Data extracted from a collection
=======
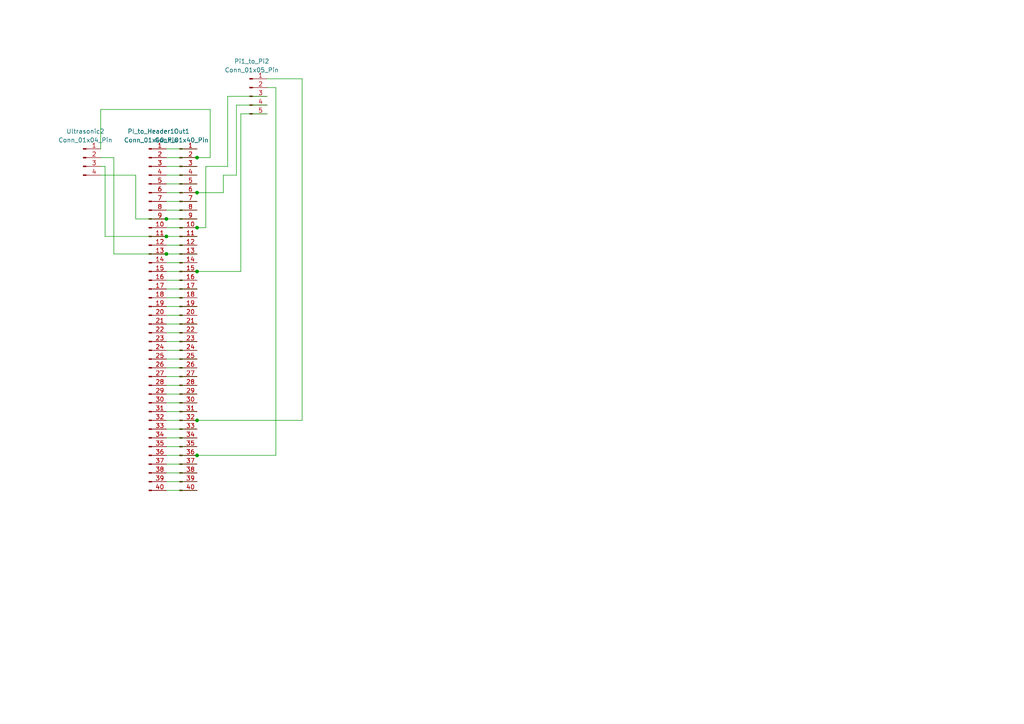
<source format=kicad_sch>
(kicad_sch (version 20230121) (generator eeschema)

  (uuid 3e47ba30-ae05-4022-9f9d-806269018ab2)

  (paper "A4")

  

  (junction (at 57.15 45.72) (diameter 0) (color 0 0 0 0)
    (uuid 0950c9a6-2f85-4afa-830e-de2d08e92119)
  )
  (junction (at 57.15 121.92) (diameter 0) (color 0 0 0 0)
    (uuid 0bd3e7b6-35e0-482b-b514-7e03074ec35a)
  )
  (junction (at 57.15 132.08) (diameter 0) (color 0 0 0 0)
    (uuid 0fdb9ce8-6c35-4bce-84ac-4c6852c5a166)
  )
  (junction (at 48.26 63.5) (diameter 0) (color 0 0 0 0)
    (uuid 3c398042-cf57-416e-a77c-d0462f8c3086)
  )
  (junction (at 57.15 66.04) (diameter 0) (color 0 0 0 0)
    (uuid 4272f6be-c65f-4883-8cd6-625415b10367)
  )
  (junction (at 48.26 68.58) (diameter 0) (color 0 0 0 0)
    (uuid 62559eb2-cb49-4851-8099-46394f67e956)
  )
  (junction (at 57.15 78.74) (diameter 0) (color 0 0 0 0)
    (uuid 7b89b28e-93b2-42c3-8f65-cb512ab4ac69)
  )
  (junction (at 57.15 55.88) (diameter 0) (color 0 0 0 0)
    (uuid a63d84f7-a4d8-4bcf-923a-89005e4b97b5)
  )
  (junction (at 48.26 73.66) (diameter 0) (color 0 0 0 0)
    (uuid d17b8911-37e8-4cf9-9cb2-2baee948263b)
  )

  (wire (pts (xy 48.26 88.9) (xy 57.15 88.9))
    (stroke (width 0) (type default))
    (uuid 00c0dc95-993d-4748-a716-95d286680f67)
  )
  (wire (pts (xy 48.26 53.34) (xy 57.15 53.34))
    (stroke (width 0) (type default))
    (uuid 040ad0b0-ded0-437d-93f8-2441a657ea9d)
  )
  (wire (pts (xy 48.26 99.06) (xy 57.15 99.06))
    (stroke (width 0) (type default))
    (uuid 0619612b-da3c-4d0a-b161-4fe9c1697c74)
  )
  (wire (pts (xy 68.58 50.8) (xy 64.77 50.8))
    (stroke (width 0) (type default))
    (uuid 06d030fd-9919-4d16-aa1e-7abb9d2c9bea)
  )
  (wire (pts (xy 48.26 86.36) (xy 57.15 86.36))
    (stroke (width 0) (type default))
    (uuid 06ec7a67-c336-413e-a53d-57c6a0cd8aaf)
  )
  (wire (pts (xy 68.58 30.48) (xy 77.47 30.48))
    (stroke (width 0) (type default))
    (uuid 09a04c7d-e29c-4fff-af67-978b6612112b)
  )
  (wire (pts (xy 69.85 33.02) (xy 69.85 78.74))
    (stroke (width 0) (type default))
    (uuid 0a55d12d-60bb-4523-be85-d09e0e4d5247)
  )
  (wire (pts (xy 48.26 68.58) (xy 57.15 68.58))
    (stroke (width 0) (type default))
    (uuid 0b9a4957-0da5-4845-abec-46ecc3883282)
  )
  (wire (pts (xy 48.26 121.92) (xy 57.15 121.92))
    (stroke (width 0) (type default))
    (uuid 10a21901-99fa-45b0-b4f5-4432be623a00)
  )
  (wire (pts (xy 48.26 109.22) (xy 57.15 109.22))
    (stroke (width 0) (type default))
    (uuid 148a441e-d5d1-4072-a723-ec2c2ede0e2e)
  )
  (wire (pts (xy 48.26 106.68) (xy 57.15 106.68))
    (stroke (width 0) (type default))
    (uuid 18c6abca-c6d1-4c93-b67b-13d5350b881e)
  )
  (wire (pts (xy 48.26 66.04) (xy 57.15 66.04))
    (stroke (width 0) (type default))
    (uuid 1d969587-9e55-40c2-bd1b-08bc7a739490)
  )
  (wire (pts (xy 57.15 121.92) (xy 87.63 121.92))
    (stroke (width 0) (type default))
    (uuid 1f429981-ce1e-4e99-aab1-e96bde49d4a5)
  )
  (wire (pts (xy 48.26 73.66) (xy 57.15 73.66))
    (stroke (width 0) (type default))
    (uuid 2c31a544-70cb-41d1-b049-b007e2be3cd2)
  )
  (wire (pts (xy 48.26 93.98) (xy 57.15 93.98))
    (stroke (width 0) (type default))
    (uuid 2debe45a-ad82-41e1-a9d3-7848908ac92a)
  )
  (wire (pts (xy 29.21 31.75) (xy 60.96 31.75))
    (stroke (width 0) (type default))
    (uuid 2e326954-d276-4735-8962-d140060e343c)
  )
  (wire (pts (xy 33.02 45.72) (xy 33.02 73.66))
    (stroke (width 0) (type default))
    (uuid 2f77f2d9-a2d4-45b6-a020-22ff7671a795)
  )
  (wire (pts (xy 48.26 129.54) (xy 57.15 129.54))
    (stroke (width 0) (type default))
    (uuid 30d5c65f-5de7-4be0-a6d8-ae45f344ee6b)
  )
  (wire (pts (xy 57.15 66.04) (xy 59.69 66.04))
    (stroke (width 0) (type default))
    (uuid 31e80196-75e3-4c70-9985-dbe498c56461)
  )
  (wire (pts (xy 48.26 58.42) (xy 57.15 58.42))
    (stroke (width 0) (type default))
    (uuid 35598235-be9e-4bd1-b96c-b8a7f42efb00)
  )
  (wire (pts (xy 30.48 68.58) (xy 48.26 68.58))
    (stroke (width 0) (type default))
    (uuid 38025302-4bb8-422c-b9ff-d6247d95f9f4)
  )
  (wire (pts (xy 48.26 43.18) (xy 57.15 43.18))
    (stroke (width 0) (type default))
    (uuid 3a41bdea-89a8-42e8-ad1f-2e6ee75eb2bf)
  )
  (wire (pts (xy 29.21 48.26) (xy 30.48 48.26))
    (stroke (width 0) (type default))
    (uuid 427a965c-1c6e-4eb4-bf3f-c4994cd6ad95)
  )
  (wire (pts (xy 57.15 132.08) (xy 80.01 132.08))
    (stroke (width 0) (type default))
    (uuid 49a46747-3773-4d8d-acf8-0398ed11b14c)
  )
  (wire (pts (xy 66.04 27.94) (xy 77.47 27.94))
    (stroke (width 0) (type default))
    (uuid 5020f3d3-2348-46e4-95a5-ac98b87c3566)
  )
  (wire (pts (xy 48.26 127) (xy 57.15 127))
    (stroke (width 0) (type default))
    (uuid 50d93c92-3698-4a46-9a08-f53cbecc5f3e)
  )
  (wire (pts (xy 33.02 73.66) (xy 48.26 73.66))
    (stroke (width 0) (type default))
    (uuid 52743745-18de-4da8-8685-6a8d83be7652)
  )
  (wire (pts (xy 48.26 137.16) (xy 57.15 137.16))
    (stroke (width 0) (type default))
    (uuid 53e1f363-9683-4bcf-9d06-780d18d0a69a)
  )
  (wire (pts (xy 48.26 116.84) (xy 57.15 116.84))
    (stroke (width 0) (type default))
    (uuid 574f102a-92bc-47ab-a011-25d279e234b1)
  )
  (wire (pts (xy 48.26 50.8) (xy 57.15 50.8))
    (stroke (width 0) (type default))
    (uuid 623e7173-c74b-4aec-a70f-6719a1bc87c3)
  )
  (wire (pts (xy 68.58 30.48) (xy 68.58 50.8))
    (stroke (width 0) (type default))
    (uuid 63bfe8bd-d262-4d0d-a037-0c1e3b1bc3d5)
  )
  (wire (pts (xy 87.63 22.86) (xy 87.63 121.92))
    (stroke (width 0) (type default))
    (uuid 685f88ff-689f-45e2-a245-3efa4ba52dc7)
  )
  (wire (pts (xy 77.47 33.02) (xy 69.85 33.02))
    (stroke (width 0) (type default))
    (uuid 687d1fde-c388-41c7-889c-5ba33a587622)
  )
  (wire (pts (xy 57.15 55.88) (xy 64.77 55.88))
    (stroke (width 0) (type default))
    (uuid 6aa24515-ace8-4e46-92ee-7d5c7b13ccaa)
  )
  (wire (pts (xy 48.26 96.52) (xy 57.15 96.52))
    (stroke (width 0) (type default))
    (uuid 6bfc8da0-78d6-4c56-83bf-fb0c0a770d57)
  )
  (wire (pts (xy 48.26 124.46) (xy 57.15 124.46))
    (stroke (width 0) (type default))
    (uuid 707e97f7-abd9-4d54-8963-ac3a76449037)
  )
  (wire (pts (xy 48.26 104.14) (xy 57.15 104.14))
    (stroke (width 0) (type default))
    (uuid 766de4bb-2fff-4602-9707-a78db038910c)
  )
  (wire (pts (xy 48.26 55.88) (xy 57.15 55.88))
    (stroke (width 0) (type default))
    (uuid 76f44c43-47e1-4f5f-bf9f-a78df749d515)
  )
  (wire (pts (xy 48.26 91.44) (xy 57.15 91.44))
    (stroke (width 0) (type default))
    (uuid 78231c2d-50bb-4337-add9-2995c186c9fe)
  )
  (wire (pts (xy 39.37 50.8) (xy 39.37 63.5))
    (stroke (width 0) (type default))
    (uuid 7c2e705e-c3bb-4810-b0d7-f00c9f0ad269)
  )
  (wire (pts (xy 60.96 31.75) (xy 60.96 45.72))
    (stroke (width 0) (type default))
    (uuid 82d2a9bd-ad2a-48c9-b91e-6096895bf101)
  )
  (wire (pts (xy 48.26 134.62) (xy 57.15 134.62))
    (stroke (width 0) (type default))
    (uuid 83a2493b-a8e8-4c6c-b801-97f9091d79b9)
  )
  (wire (pts (xy 30.48 48.26) (xy 30.48 68.58))
    (stroke (width 0) (type default))
    (uuid 898e947a-c3dd-4996-a617-db48476dfdd1)
  )
  (wire (pts (xy 57.15 45.72) (xy 60.96 45.72))
    (stroke (width 0) (type default))
    (uuid 8ae4ac77-79d6-4895-b0d4-527fd852b033)
  )
  (wire (pts (xy 80.01 25.4) (xy 80.01 132.08))
    (stroke (width 0) (type default))
    (uuid 8b35c45d-6e16-4a91-af40-256365d3133d)
  )
  (wire (pts (xy 48.26 83.82) (xy 57.15 83.82))
    (stroke (width 0) (type default))
    (uuid 9129890f-fe45-4056-82db-8abbebc66794)
  )
  (wire (pts (xy 64.77 50.8) (xy 64.77 55.88))
    (stroke (width 0) (type default))
    (uuid a0608c49-a8f8-4e4a-a6f4-3f038d5f6939)
  )
  (wire (pts (xy 77.47 25.4) (xy 80.01 25.4))
    (stroke (width 0) (type default))
    (uuid a2846d5b-a6d4-442f-bf94-e59cb41a6f93)
  )
  (wire (pts (xy 48.26 119.38) (xy 57.15 119.38))
    (stroke (width 0) (type default))
    (uuid a8634246-6211-413e-acd2-e6e3b919e87f)
  )
  (wire (pts (xy 39.37 63.5) (xy 48.26 63.5))
    (stroke (width 0) (type default))
    (uuid a941dd0a-2da1-4090-9433-ab62adb98548)
  )
  (wire (pts (xy 66.04 48.26) (xy 59.69 48.26))
    (stroke (width 0) (type default))
    (uuid b0d5fe4c-2e5d-4f3d-95ab-7f8f89143366)
  )
  (wire (pts (xy 66.04 27.94) (xy 66.04 48.26))
    (stroke (width 0) (type default))
    (uuid baa18989-9dae-4e20-9c08-99cedd7e0b41)
  )
  (wire (pts (xy 48.26 45.72) (xy 57.15 45.72))
    (stroke (width 0) (type default))
    (uuid beac6437-d21e-453c-baf6-fcc4cbf447ec)
  )
  (wire (pts (xy 77.47 22.86) (xy 87.63 22.86))
    (stroke (width 0) (type default))
    (uuid c4f3cab2-1844-4397-a20c-5ff3278efad6)
  )
  (wire (pts (xy 29.21 45.72) (xy 33.02 45.72))
    (stroke (width 0) (type default))
    (uuid c706599e-e97b-4183-afb6-987c2b1272fe)
  )
  (wire (pts (xy 48.26 71.12) (xy 57.15 71.12))
    (stroke (width 0) (type default))
    (uuid c7abf353-a29f-4ee5-afd0-b0bd41963be5)
  )
  (wire (pts (xy 48.26 78.74) (xy 57.15 78.74))
    (stroke (width 0) (type default))
    (uuid cb5b869e-8d1f-4195-913e-2d125a300687)
  )
  (wire (pts (xy 48.26 132.08) (xy 57.15 132.08))
    (stroke (width 0) (type default))
    (uuid cb89dddb-4a1d-4468-adb0-3eae4fe882bd)
  )
  (wire (pts (xy 48.26 139.7) (xy 57.15 139.7))
    (stroke (width 0) (type default))
    (uuid ccb4d0d9-41ca-48d4-9dc3-e33b83f75773)
  )
  (wire (pts (xy 48.26 48.26) (xy 57.15 48.26))
    (stroke (width 0) (type default))
    (uuid ceda146f-cc63-41f4-a9a0-40b9ccf5338e)
  )
  (wire (pts (xy 48.26 63.5) (xy 57.15 63.5))
    (stroke (width 0) (type default))
    (uuid d5c00c3f-96e2-4692-aa7c-c979732e60c6)
  )
  (wire (pts (xy 59.69 48.26) (xy 59.69 66.04))
    (stroke (width 0) (type default))
    (uuid d75896e1-0573-4cb1-999a-4a87e01cb44e)
  )
  (wire (pts (xy 48.26 81.28) (xy 57.15 81.28))
    (stroke (width 0) (type default))
    (uuid ddb64e92-27eb-4733-94f3-ea1efca8b1c6)
  )
  (wire (pts (xy 48.26 101.6) (xy 57.15 101.6))
    (stroke (width 0) (type default))
    (uuid de9cbf76-f8a8-463f-9012-6d1835e645d3)
  )
  (wire (pts (xy 48.26 76.2) (xy 57.15 76.2))
    (stroke (width 0) (type default))
    (uuid dea75feb-1bb4-4400-b142-085d1b8c9c35)
  )
  (wire (pts (xy 48.26 114.3) (xy 57.15 114.3))
    (stroke (width 0) (type default))
    (uuid df1876ff-228a-4bb9-b7d9-870eb4694aef)
  )
  (wire (pts (xy 48.26 111.76) (xy 57.15 111.76))
    (stroke (width 0) (type default))
    (uuid df221684-2208-4343-9e7d-d6d72c77745d)
  )
  (wire (pts (xy 48.26 142.24) (xy 57.15 142.24))
    (stroke (width 0) (type default))
    (uuid e18c61d8-8160-4539-a195-f118c48c7095)
  )
  (wire (pts (xy 29.21 50.8) (xy 39.37 50.8))
    (stroke (width 0) (type default))
    (uuid e31f5e10-8814-432c-80d5-7b9b6f187f93)
  )
  (wire (pts (xy 57.15 78.74) (xy 69.85 78.74))
    (stroke (width 0) (type default))
    (uuid e9d68ac7-689b-415f-bd46-667836bff00c)
  )
  (wire (pts (xy 48.26 60.96) (xy 57.15 60.96))
    (stroke (width 0) (type default))
    (uuid f678638d-9983-44b0-83f6-4210e1c9b817)
  )
  (wire (pts (xy 29.21 43.18) (xy 29.21 31.75))
    (stroke (width 0) (type default))
    (uuid fb0dcb70-9d32-4360-8f26-2539594f7213)
  )

  (symbol (lib_id "Connector:Conn_01x05_Pin") (at 72.39 27.94 0) (unit 1)
    (in_bom yes) (on_board yes) (dnp no) (fields_autoplaced)
    (uuid 12bf2d53-9bb9-489a-9f91-9ba71fd6bce1)
    (property "Reference" "Pi1_to_Pi2" (at 73.025 17.78 0)
      (effects (font (size 1.27 1.27)))
    )
    (property "Value" "Conn_01x05_Pin" (at 73.025 20.32 0)
      (effects (font (size 1.27 1.27)))
    )
    (property "Footprint" "Connector_JST:JST_EH_B5B-EH-A_1x05_P2.50mm_Vertical" (at 72.39 27.94 0)
      (effects (font (size 1.27 1.27)) hide)
    )
    (property "Datasheet" "~" (at 72.39 27.94 0)
      (effects (font (size 1.27 1.27)) hide)
    )
    (pin "1" (uuid 8a8150b3-03f4-4b01-a822-5d17fc5edebf))
    (pin "2" (uuid c5e97f27-da38-4ffb-92eb-1f59122bee4e))
    (pin "3" (uuid b4be6153-cdbd-449b-a05c-9b98f7663773))
    (pin "4" (uuid 471ed32f-6a2c-4f7f-956e-330024d8279d))
    (pin "5" (uuid ead974c6-2816-4fa0-8210-e9593339cf95))
    (instances
      (project "PiHat34"
        (path "/3e47ba30-ae05-4022-9f9d-806269018ab2"
          (reference "Pi1_to_Pi2") (unit 1)
        )
      )
    )
  )

  (symbol (lib_id "Connector:Conn_01x40_Pin") (at 43.18 91.44 0) (unit 1)
    (in_bom yes) (on_board yes) (dnp no) (fields_autoplaced)
    (uuid 550c720c-8204-42e3-879d-6b96d3aa62f4)
    (property "Reference" "PI_to_Header1" (at 43.815 38.1 0)
      (effects (font (size 1.27 1.27)))
    )
    (property "Value" "Conn_01x40_Pin" (at 43.815 40.64 0)
      (effects (font (size 1.27 1.27)))
    )
    (property "Footprint" "20_pin_header_kicad:TE_7-146256-0" (at 43.18 91.44 0)
      (effects (font (size 1.27 1.27)) hide)
    )
    (property "Datasheet" "~" (at 43.18 91.44 0)
      (effects (font (size 1.27 1.27)) hide)
    )
    (pin "1" (uuid 0e0f0810-a80c-4e33-bd53-7d286fb5c14d))
    (pin "10" (uuid 7e4a7420-3f18-4f23-9a3a-166252c4aae8))
    (pin "11" (uuid d9a33c9d-152f-417f-a328-493f0b2fdbbf))
    (pin "12" (uuid c9213b81-c801-4255-92f0-5541b5012820))
    (pin "13" (uuid 79246bc4-1cdb-4b64-ae00-b63e4f7f7e97))
    (pin "14" (uuid 482bd098-31c0-41f6-9000-7f1a8341ce8b))
    (pin "15" (uuid a8520c98-f072-42d4-bd74-c823ddfebe44))
    (pin "16" (uuid 325d4ce6-a466-45e5-9dd1-75d690d734c3))
    (pin "17" (uuid d2c91285-4d42-4872-8a2c-9e6429890726))
    (pin "18" (uuid c2904dce-f145-48ea-9923-0cd17e6e8e54))
    (pin "19" (uuid 87871311-0c86-43f5-8a8f-d912987b9d20))
    (pin "2" (uuid a8f6fe82-ed0c-4abf-bd18-907c40698952))
    (pin "20" (uuid 9c3497a3-fc56-416c-913b-fcacda4847c3))
    (pin "21" (uuid 10a011da-40a8-4002-bd16-ea9d1105fb98))
    (pin "22" (uuid dd6565f9-8c1b-4acb-a83e-6cbc0ef13be4))
    (pin "23" (uuid 0c844710-59c6-4ffe-a7f2-303bd8562435))
    (pin "24" (uuid 79786803-d33d-4122-8122-ebb9024e052a))
    (pin "25" (uuid c61a8158-33cd-4634-9b94-764102dea579))
    (pin "26" (uuid 03a87b94-693d-46c7-a715-dfa81e106c08))
    (pin "27" (uuid c7f7ee1d-a98a-4133-bb83-6f4af511dccd))
    (pin "28" (uuid 1cf1f88e-0d54-4df3-8558-5266f94afbf4))
    (pin "29" (uuid d6c3cc3b-9134-4ec5-a767-3b48a6567cfa))
    (pin "3" (uuid 5bcefdec-fc88-4bba-b6de-98c88d021ed3))
    (pin "30" (uuid 3a3aa3aa-e0fc-4bae-bf00-fda1b8bf0806))
    (pin "31" (uuid 0950efcd-e3d5-4537-93c9-5c7cd9724611))
    (pin "32" (uuid 8fc5849a-d464-41ce-883a-6435581d1fc9))
    (pin "33" (uuid 98854df9-672f-4143-ac2c-562ff681d539))
    (pin "34" (uuid 146fd063-57b3-41cf-bbdb-2e6be4c11a07))
    (pin "35" (uuid a1da95cd-8c73-4542-ab9e-7a0363f1eece))
    (pin "36" (uuid 7a72d0cf-fe01-4712-9d03-02f3e7208354))
    (pin "37" (uuid 4335c436-b39d-4de9-8e74-caea2a47d949))
    (pin "38" (uuid 700d0dd3-a6f9-41f7-ac3d-60af40c46733))
    (pin "39" (uuid f0b91a9a-462a-4b49-9ccb-7be9a6cd0e24))
    (pin "4" (uuid 2bc94d7c-964f-4aaa-8ba7-7075d9c204ac))
    (pin "40" (uuid e6d4dae2-ad13-4c12-99ba-b05f97dcf20c))
    (pin "5" (uuid 6ce05181-23fd-48e7-9031-18e8ba49ad13))
    (pin "6" (uuid 780de9c2-cc39-4855-88d4-3c2d2caf3018))
    (pin "7" (uuid 7f09d97e-2519-438c-abcc-e6dc0a7c89c5))
    (pin "8" (uuid 6b8bc191-7e29-4d78-98e0-26681d8c58f6))
    (pin "9" (uuid e9908231-9f17-4a9e-907f-5371e6985d4f))
    (instances
      (project "PiHat34"
        (path "/3e47ba30-ae05-4022-9f9d-806269018ab2"
          (reference "PI_to_Header1") (unit 1)
        )
      )
    )
  )

  (symbol (lib_id "Connector:Conn_01x04_Pin") (at 24.13 45.72 0) (unit 1)
    (in_bom yes) (on_board yes) (dnp no) (fields_autoplaced)
    (uuid ac15b683-cf3d-460b-bfe2-cef7c64632d2)
    (property "Reference" "Ultrasonic2" (at 24.765 38.1 0)
      (effects (font (size 1.27 1.27)))
    )
    (property "Value" "Conn_01x04_Pin" (at 24.765 40.64 0)
      (effects (font (size 1.27 1.27)))
    )
    (property "Footprint" "Connector_JST:JST_EH_B4B-EH-A_1x04_P2.50mm_Vertical" (at 24.13 45.72 0)
      (effects (font (size 1.27 1.27)) hide)
    )
    (property "Datasheet" "~" (at 24.13 45.72 0)
      (effects (font (size 1.27 1.27)) hide)
    )
    (pin "1" (uuid 76021e25-6fe5-4c84-8a6d-4a3a847853e5))
    (pin "2" (uuid 5abefa0f-61b4-4062-af29-2b33f450f304))
    (pin "3" (uuid 3c522a01-8bea-4e88-b0d1-91ee4fd01912))
    (pin "4" (uuid 12af50dc-5b60-47ea-81db-fa0025d1f90e))
    (instances
      (project "PiHat34"
        (path "/3e47ba30-ae05-4022-9f9d-806269018ab2"
          (reference "Ultrasonic2") (unit 1)
        )
      )
    )
  )

  (symbol (lib_id "Connector:Conn_01x40_Pin") (at 52.07 91.44 0) (unit 1)
    (in_bom yes) (on_board yes) (dnp no) (fields_autoplaced)
    (uuid cb1507e4-d8ce-40e9-a2c8-467285328ec8)
    (property "Reference" "Out1" (at 52.705 38.1 0)
      (effects (font (size 1.27 1.27)))
    )
    (property "Value" "Conn_01x40_Pin" (at 52.705 40.64 0)
      (effects (font (size 1.27 1.27)))
    )
    (property "Footprint" "20_pin_header_kicad:TE_7-146256-0" (at 52.07 91.44 0)
      (effects (font (size 1.27 1.27)) hide)
    )
    (property "Datasheet" "~" (at 52.07 91.44 0)
      (effects (font (size 1.27 1.27)) hide)
    )
    (pin "1" (uuid 2a19018e-b6b5-4975-aff0-c39e6bd322a6))
    (pin "10" (uuid 244e277c-5e7a-4171-b09a-295e021e8dff))
    (pin "11" (uuid 504315ed-0f43-402e-a51a-5d32f806d096))
    (pin "12" (uuid 3a7ceb9c-5337-4c8b-baa4-cd0da07f0fc3))
    (pin "13" (uuid 4b4352fb-0119-49fe-9a28-8dde785af4e8))
    (pin "14" (uuid 2332f47d-88b9-40ca-824e-f59c7d3cd151))
    (pin "15" (uuid 3f3d020a-e069-4e4d-be81-f8493a7c0ba9))
    (pin "16" (uuid 2aace899-f428-4c65-9b7b-3e50ac4360cb))
    (pin "17" (uuid c7bf863a-8947-4836-b35b-c4293c553da7))
    (pin "18" (uuid 05810592-2892-4e25-a4ac-95c86562ac94))
    (pin "19" (uuid e4d9edf4-8a7f-434b-8031-4d863b2a11a5))
    (pin "2" (uuid e629c143-2033-46b1-9a3e-b2b8f7247a70))
    (pin "20" (uuid 8d96e470-59cc-4ff8-a87c-ff740a11d73b))
    (pin "21" (uuid 40af630a-6cf1-428a-8839-2e4e77664a65))
    (pin "22" (uuid be223746-6da7-4cbc-9e8c-9eccb2f531fb))
    (pin "23" (uuid 1fe4d20a-4792-42ed-a96a-37d4abbf79f3))
    (pin "24" (uuid 9ba2b481-7e8f-4453-838e-a385783e8176))
    (pin "25" (uuid 8648eee8-a7a4-4595-a146-4095ef11a64f))
    (pin "26" (uuid 44bb874e-bd3c-435d-87b9-71da9a97bbb4))
    (pin "27" (uuid 9b5d7094-586f-4e1a-9f7b-cc8571431318))
    (pin "28" (uuid 46103849-d741-4945-903e-ab3816cfcd8a))
    (pin "29" (uuid 6580b786-e53e-4caa-88a0-81ed727e48a7))
    (pin "3" (uuid 16537704-e56b-4772-98b2-46b534721509))
    (pin "30" (uuid e32243d8-c03b-485e-92b8-672fc79a7156))
    (pin "31" (uuid 3dd4236e-2cb1-4eaf-b4ba-9face8963fa3))
    (pin "32" (uuid be7a4453-f25b-4c57-88f4-2e184cb9f000))
    (pin "33" (uuid 283fddda-8a6f-429e-bf11-0826ae03cb56))
    (pin "34" (uuid cfb1dc6e-e524-46b5-b747-5fd912b94d07))
    (pin "35" (uuid f4d04dde-e204-4e53-891b-0d66d286d387))
    (pin "36" (uuid f0c3a984-a908-44a8-8c00-7593f0fbc21f))
    (pin "37" (uuid a90ab163-097e-4039-9d77-3bf553c57282))
    (pin "38" (uuid fc3c9852-3fe3-4db5-b708-c227cda429ee))
    (pin "39" (uuid 2569716c-c8ca-45d4-8152-7967949c89d8))
    (pin "4" (uuid 47a4872f-a9e4-4f2c-92ed-6786a0d615f3))
    (pin "40" (uuid 8b21fe30-3598-4660-a075-f8b706655562))
    (pin "5" (uuid 72029266-6368-42e5-81a8-e2c298a383eb))
    (pin "6" (uuid 7fa79cbb-e31a-416c-94ee-3a8bdd757151))
    (pin "7" (uuid 5a17812a-cd80-445f-be5c-90317f8744ed))
    (pin "8" (uuid facf6062-2dc5-4878-93ed-f4e1d38c9b6d))
    (pin "9" (uuid 5e399618-3a23-4a9b-b082-6b3433ff9da3))
    (instances
      (project "PiHat34"
        (path "/3e47ba30-ae05-4022-9f9d-806269018ab2"
          (reference "Out1") (unit 1)
        )
      )
    )
  )

  (sheet_instances
    (path "/" (page "1"))
  )
)

</source>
=======
EXERCISE BRIEF
Whenever a line in the data holds "Value", copy that line.

TASK OUTPUT
    (property "Value" "Conn_01x05_Pin" (at 73.025 20.32 0)
    (property "Value" "Conn_01x40_Pin" (at 43.815 40.64 0)
    (property "Value" "Conn_01x04_Pin" (at 24.765 40.64 0)
    (property "Value" "Conn_01x40_Pin" (at 52.705 40.64 0)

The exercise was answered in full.